Please note: json looks a lot like how you would define a dictionary in Python. Anything with quotes are converted to strings, numbers are converted to int or floats, and brakets are interpreted as lists.

Let's see this in action:

In [2]:
import json
json_data_file = open("grades.json", "rt")
json_data = json.loads(json_data_file.read())
json_data_file.close()

print("root:", json_data)
print()
print("students:", json_data["students"])

root: {'students': {'Harry': {'grades': [93]}, 'Harriet': {'grades': [91]}, 'Linda': {'grades': [87]}, 'John': {'grades': [88]}, 'Kate': {'grades': [93]}}}

students: {'Harry': {'grades': [93]}, 'Harriet': {'grades': [91]}, 'Linda': {'grades': [87]}, 'John': {'grades': [88]}, 'Kate': {'grades': [93]}}


We have now loaded our json file from the file system, and used the json.loads() function to convert that text file into a Python object. As we print both the root json_data and the "students" property, we can see how Python has coverted that json file into a Python dictionary.

We can also convert Python dictionaries into json format and write them to disk as well:

In [11]:
python_dict = {'students': 
                   {'Harriet': {'grades': [91]}, 
                    'John': {'grades': [88]}, 
                    'Kate': {'grades': [93]}, 
                    'Linda': {'grades': [87]}, 
                    'Harry': {'grades': [93]}
                   }
              }
python_dict_json = json.dumps(python_dict)

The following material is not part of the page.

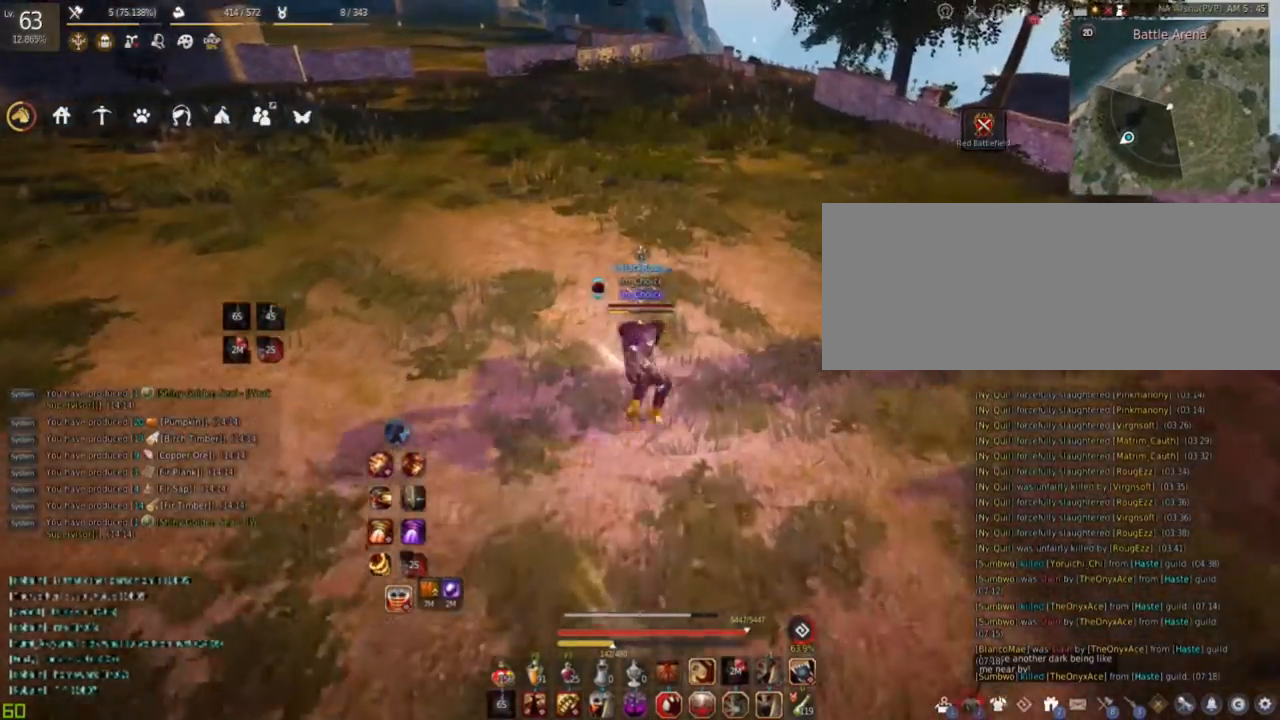
{"keys": ["w"], "mouse": [], "events": [[217, "mouse_right", "down"], [451, "mouse_right", "up"]]}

python_dict_json_file = open("grades_python.json", "wt")
python_dict_json_file.write(python_dict_json)
python_dict_json_file.close()

In [12]:
!cat grades_python.json

{"students": {"Kate": {"grades": [93]}, "Harry": {"grades": [93]}, "Linda": {"grades": [87]}, "Harriet": {"grades": [91]}, "John": {"grades": [88]}}}

We juse the `dumps()` function to convert a python dictionary into a json compliant string. We then write the results to grades_python.json

There are a number of other structured file formats, such as HTML, YAML, and INI files that all have specialized modules that handle the reading and writing to those special format. A rule of thumb is to make sure you search for a previously written module before you try to write such a parser yourself! You will save your self a lot of time.